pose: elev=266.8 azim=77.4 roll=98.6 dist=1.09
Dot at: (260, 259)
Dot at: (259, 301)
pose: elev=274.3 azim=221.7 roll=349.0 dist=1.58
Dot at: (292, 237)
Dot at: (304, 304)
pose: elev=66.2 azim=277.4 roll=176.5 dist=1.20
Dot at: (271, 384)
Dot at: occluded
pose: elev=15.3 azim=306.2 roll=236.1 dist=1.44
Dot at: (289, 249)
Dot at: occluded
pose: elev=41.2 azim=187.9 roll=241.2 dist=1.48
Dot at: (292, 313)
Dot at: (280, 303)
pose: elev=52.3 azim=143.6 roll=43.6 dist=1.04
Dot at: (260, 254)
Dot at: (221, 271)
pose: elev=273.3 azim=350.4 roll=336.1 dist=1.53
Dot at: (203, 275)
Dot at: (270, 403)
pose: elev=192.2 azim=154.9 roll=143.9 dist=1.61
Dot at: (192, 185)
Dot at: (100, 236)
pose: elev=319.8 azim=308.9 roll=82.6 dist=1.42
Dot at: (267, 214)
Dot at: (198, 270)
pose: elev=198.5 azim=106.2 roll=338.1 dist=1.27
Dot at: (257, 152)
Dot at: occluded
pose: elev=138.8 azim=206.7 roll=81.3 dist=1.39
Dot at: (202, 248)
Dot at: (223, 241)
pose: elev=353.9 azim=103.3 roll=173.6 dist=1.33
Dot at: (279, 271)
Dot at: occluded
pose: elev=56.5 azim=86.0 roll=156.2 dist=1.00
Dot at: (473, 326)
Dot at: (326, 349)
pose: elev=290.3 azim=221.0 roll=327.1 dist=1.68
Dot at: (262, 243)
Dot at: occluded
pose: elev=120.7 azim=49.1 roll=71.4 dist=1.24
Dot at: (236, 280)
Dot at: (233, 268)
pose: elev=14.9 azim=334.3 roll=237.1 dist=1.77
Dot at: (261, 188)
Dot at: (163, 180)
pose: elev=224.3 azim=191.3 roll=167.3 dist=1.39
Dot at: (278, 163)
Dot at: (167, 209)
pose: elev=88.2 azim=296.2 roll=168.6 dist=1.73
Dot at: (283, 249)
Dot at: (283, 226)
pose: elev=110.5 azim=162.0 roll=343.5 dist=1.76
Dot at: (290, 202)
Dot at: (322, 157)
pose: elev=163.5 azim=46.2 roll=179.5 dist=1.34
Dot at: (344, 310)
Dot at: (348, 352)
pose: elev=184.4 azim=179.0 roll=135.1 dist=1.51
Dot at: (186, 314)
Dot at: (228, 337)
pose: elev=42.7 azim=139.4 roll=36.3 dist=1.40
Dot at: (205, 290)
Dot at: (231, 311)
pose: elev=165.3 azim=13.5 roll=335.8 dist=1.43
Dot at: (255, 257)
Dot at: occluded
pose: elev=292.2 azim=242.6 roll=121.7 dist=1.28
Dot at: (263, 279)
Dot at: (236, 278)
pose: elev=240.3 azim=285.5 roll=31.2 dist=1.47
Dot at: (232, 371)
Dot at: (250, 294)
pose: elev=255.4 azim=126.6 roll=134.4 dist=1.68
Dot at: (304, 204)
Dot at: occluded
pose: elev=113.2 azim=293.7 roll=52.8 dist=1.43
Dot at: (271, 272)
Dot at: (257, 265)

◆ **Task details**: Output every line of the rows above as a Markdown table with the columns Row and Line, numbering them in order and omitting blank lines.

◆ **Task answer**:
| Row | Line |
|---|---|
| 1 | pose: elev=266.8 azim=77.4 roll=98.6 dist=1.09 |
| 2 | Dot at: (260, 259) |
| 3 | Dot at: (259, 301) |
| 4 | pose: elev=274.3 azim=221.7 roll=349.0 dist=1.58 |
| 5 | Dot at: (292, 237) |
| 6 | Dot at: (304, 304) |
| 7 | pose: elev=66.2 azim=277.4 roll=176.5 dist=1.20 |
| 8 | Dot at: (271, 384) |
| 9 | Dot at: occluded |
| 10 | pose: elev=15.3 azim=306.2 roll=236.1 dist=1.44 |
| 11 | Dot at: (289, 249) |
| 12 | Dot at: occluded |
| 13 | pose: elev=41.2 azim=187.9 roll=241.2 dist=1.48 |
| 14 | Dot at: (292, 313) |
| 15 | Dot at: (280, 303) |
| 16 | pose: elev=52.3 azim=143.6 roll=43.6 dist=1.04 |
| 17 | Dot at: (260, 254) |
| 18 | Dot at: (221, 271) |
| 19 | pose: elev=273.3 azim=350.4 roll=336.1 dist=1.53 |
| 20 | Dot at: (203, 275) |
| 21 | Dot at: (270, 403) |
| 22 | pose: elev=192.2 azim=154.9 roll=143.9 dist=1.61 |
| 23 | Dot at: (192, 185) |
| 24 | Dot at: (100, 236) |
| 25 | pose: elev=319.8 azim=308.9 roll=82.6 dist=1.42 |
| 26 | Dot at: (267, 214) |
| 27 | Dot at: (198, 270) |
| 28 | pose: elev=198.5 azim=106.2 roll=338.1 dist=1.27 |
| 29 | Dot at: (257, 152) |
| 30 | Dot at: occluded |
| 31 | pose: elev=138.8 azim=206.7 roll=81.3 dist=1.39 |
| 32 | Dot at: (202, 248) |
| 33 | Dot at: (223, 241) |
| 34 | pose: elev=353.9 azim=103.3 roll=173.6 dist=1.33 |
| 35 | Dot at: (279, 271) |
| 36 | Dot at: occluded |
| 37 | pose: elev=56.5 azim=86.0 roll=156.2 dist=1.00 |
| 38 | Dot at: (473, 326) |
| 39 | Dot at: (326, 349) |
| 40 | pose: elev=290.3 azim=221.0 roll=327.1 dist=1.68 |
| 41 | Dot at: (262, 243) |
| 42 | Dot at: occluded |
| 43 | pose: elev=120.7 azim=49.1 roll=71.4 dist=1.24 |
| 44 | Dot at: (236, 280) |
| 45 | Dot at: (233, 268) |
| 46 | pose: elev=14.9 azim=334.3 roll=237.1 dist=1.77 |
| 47 | Dot at: (261, 188) |
| 48 | Dot at: (163, 180) |
| 49 | pose: elev=224.3 azim=191.3 roll=167.3 dist=1.39 |
| 50 | Dot at: (278, 163) |
| 51 | Dot at: (167, 209) |
| 52 | pose: elev=88.2 azim=296.2 roll=168.6 dist=1.73 |
| 53 | Dot at: (283, 249) |
| 54 | Dot at: (283, 226) |
| 55 | pose: elev=110.5 azim=162.0 roll=343.5 dist=1.76 |
| 56 | Dot at: (290, 202) |
| 57 | Dot at: (322, 157) |
| 58 | pose: elev=163.5 azim=46.2 roll=179.5 dist=1.34 |
| 59 | Dot at: (344, 310) |
| 60 | Dot at: (348, 352) |
| 61 | pose: elev=184.4 azim=179.0 roll=135.1 dist=1.51 |
| 62 | Dot at: (186, 314) |
| 63 | Dot at: (228, 337) |
| 64 | pose: elev=42.7 azim=139.4 roll=36.3 dist=1.40 |
| 65 | Dot at: (205, 290) |
| 66 | Dot at: (231, 311) |
| 67 | pose: elev=165.3 azim=13.5 roll=335.8 dist=1.43 |
| 68 | Dot at: (255, 257) |
| 69 | Dot at: occluded |
| 70 | pose: elev=292.2 azim=242.6 roll=121.7 dist=1.28 |
| 71 | Dot at: (263, 279) |
| 72 | Dot at: (236, 278) |
| 73 | pose: elev=240.3 azim=285.5 roll=31.2 dist=1.47 |
| 74 | Dot at: (232, 371) |
| 75 | Dot at: (250, 294) |
| 76 | pose: elev=255.4 azim=126.6 roll=134.4 dist=1.68 |
| 77 | Dot at: (304, 204) |
| 78 | Dot at: occluded |
| 79 | pose: elev=113.2 azim=293.7 roll=52.8 dist=1.43 |
| 80 | Dot at: (271, 272) |
| 81 | Dot at: (257, 265) |